Childhood literacy is crucial to becoming a successful reader and lifelong learner. However, for low-income students, the outcome is disparate. According to Forbes, the ratio for age-appropriate books per child in low-income neighborhoods is one book per 300 children compared to middle-income areas, where the ratio is 13 books per child. As students prepare to head back to school in the coming weeks, giving more students access to diverse, inclusive literature is at the forefront of many educators’ minds. To help advance childhood literacy in low-income and BIPOC areas like the Bronx, New York, local representatives are working with nonprofit organizations striving to narrow the literacy gap.
“We want to work with students as early as possible to reinstate that love, excitement, and joy towards reading,” said Rina Madhani, the executive director and co-founder of Start Lighthouse.
Start Lighthouse launched in March 2020, as students struggled to find reading materials. The organization currently serves seven schools in the South Bronx from Pre-K through 8th grade and aims to end the literacy gap by offering a three-pronged approach for students. Their method includes literacy adventures, diverse representations through books, and community workshops. Since its founding, it has completed over 500 hours of programming, distributed 21,015 multicultural books, trained 105 volunteers, and created 5,117 home libraries in the South Bronx. The organization also gained support from Rep. Alexandria Ocasio-Cortez in March 2022, and it became one of her 15 community projects requesting funding to create permanent literacy hubs in schools in the South Bronx, where 63% of children are born into poverty, fewer than half of school-aged children meet city and state learning standards, and under 10% of adults have attained a college degree.
“The funding would support us orchestrating daily literacy programming for all the students in that school community,” Madhani said.
P.S. 214 in the Bronx has been working with Start Lighthouse to engage its students with diverse literature. Students can own their first book through their literacy adventures, read books by authors of color, and collaborate with their family members.
“Students are excited about the work that we’re doing here with Start Lighthouse,” said David Cintron, the former principal of P.S. 214, who is now transitioning to a superintendent role.
“They’re looking forward to their literary adventure visits and the workshops that the organization has provided for our students. “It’s always been important to me that my children see themselves in literature. We know, particularly for adolescent students, that seeing themselves reflected in the literature gives them that first step toward imagining the possibilities in life.”
According to a study by American University in Washington, D.C, students who fail to complete their education are more likely to experience negative outcomes, including poverty, poor health, and incarceration. The study shows that students from low-income areas are more likely to end up in the school-to-prison pipeline because of practices and policies that disproportionately target and criminalize Black, Indigenous, and people of color.

Melanie Baez is a parent who learned about Start Lighthouse after attending one of their events in her child’s school in the Port Morris neighborhood of the Bronx. Baez loved that the books highlighted different cultures, gave children the opportunity to engage with the literature, and catered to both students and parents.
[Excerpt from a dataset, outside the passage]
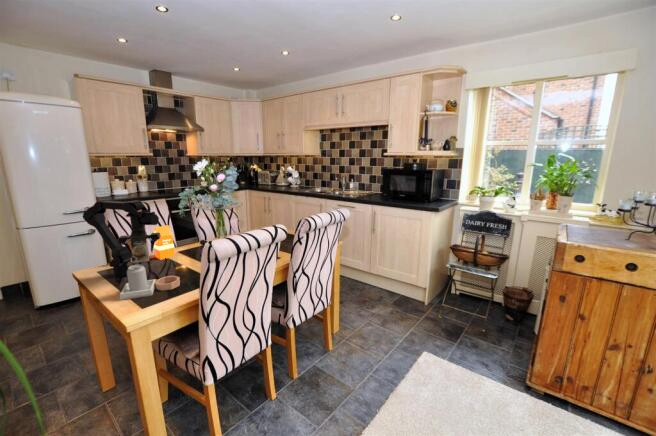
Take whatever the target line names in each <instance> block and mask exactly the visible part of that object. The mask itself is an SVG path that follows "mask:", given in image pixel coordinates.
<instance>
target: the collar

“I’m a firm believer that books can change your life,” Baez said. “There was a book that was all about celebrating Puerto Rican heritage, and that’s my heritage, that’s my blood. When I saw that … I made sure I put it on my desk at work, and I also shared that with some of the families at the school where I work … It’s just something wonderful, and I think that that also allows kids to want to open up a book.”
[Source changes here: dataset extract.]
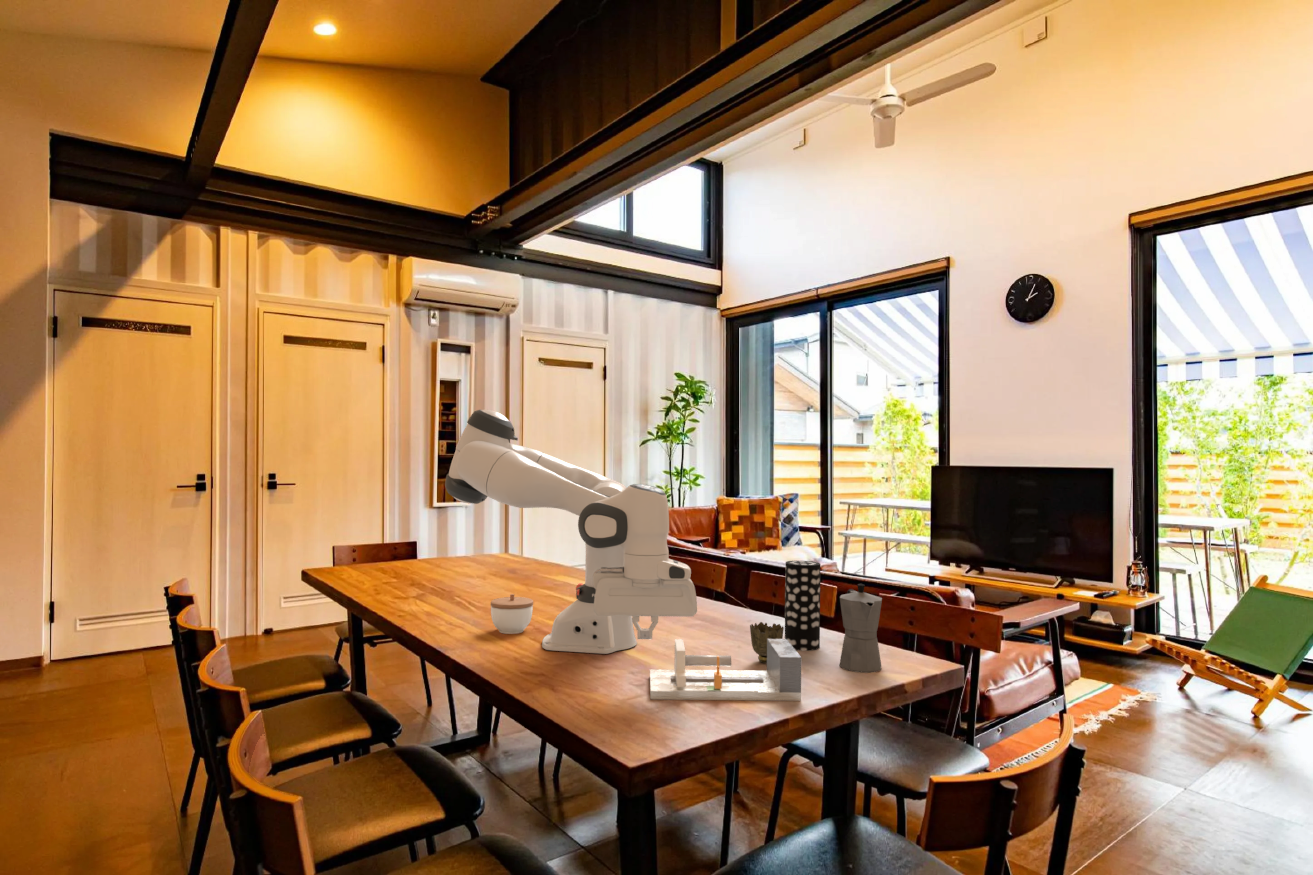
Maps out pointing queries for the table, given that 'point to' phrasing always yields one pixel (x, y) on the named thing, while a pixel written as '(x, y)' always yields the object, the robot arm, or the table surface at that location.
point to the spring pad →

Although the number of banned books nationwide is expanding, most of the books that Start Lighthouse display for students and parents to check out are all on the banned list, such as
“All Boys Aren’t Blue,” “The Hate U Give,” “Ghost Boys,” and “The Poet X.”
“These issues need to be centered as we’ve gone through many attributes of time where marginalized voices and stories continue to be oppressed. And we’re just not going to allow that to stay true,” Madhani said. “And that’s why we are so intentional about the books and the stories that we allow our students in the Bronx to have access to.”
Although Start Lighthouse works with schools in the Bronx, organizations nationwide—like Our Kids Read in Maryland and The Conscious Connect in Ohio—have the same mission. Funding for Start Lighthouse purchases books, furniture, authors’ residency honorariums, and supplies to help students achieve reading proficiency by third grade. It also supports interactive workshops to develop at-home reading routines for both students and their families.
“Students have come up to me and just told me, ‘I appreciate the color of my skin and how my hair looks,’” Mahani said. “We were talking about their hair texture, but we’re talking about students as young as 6 and 7 being able to internalize these sentiments and verbalize them.”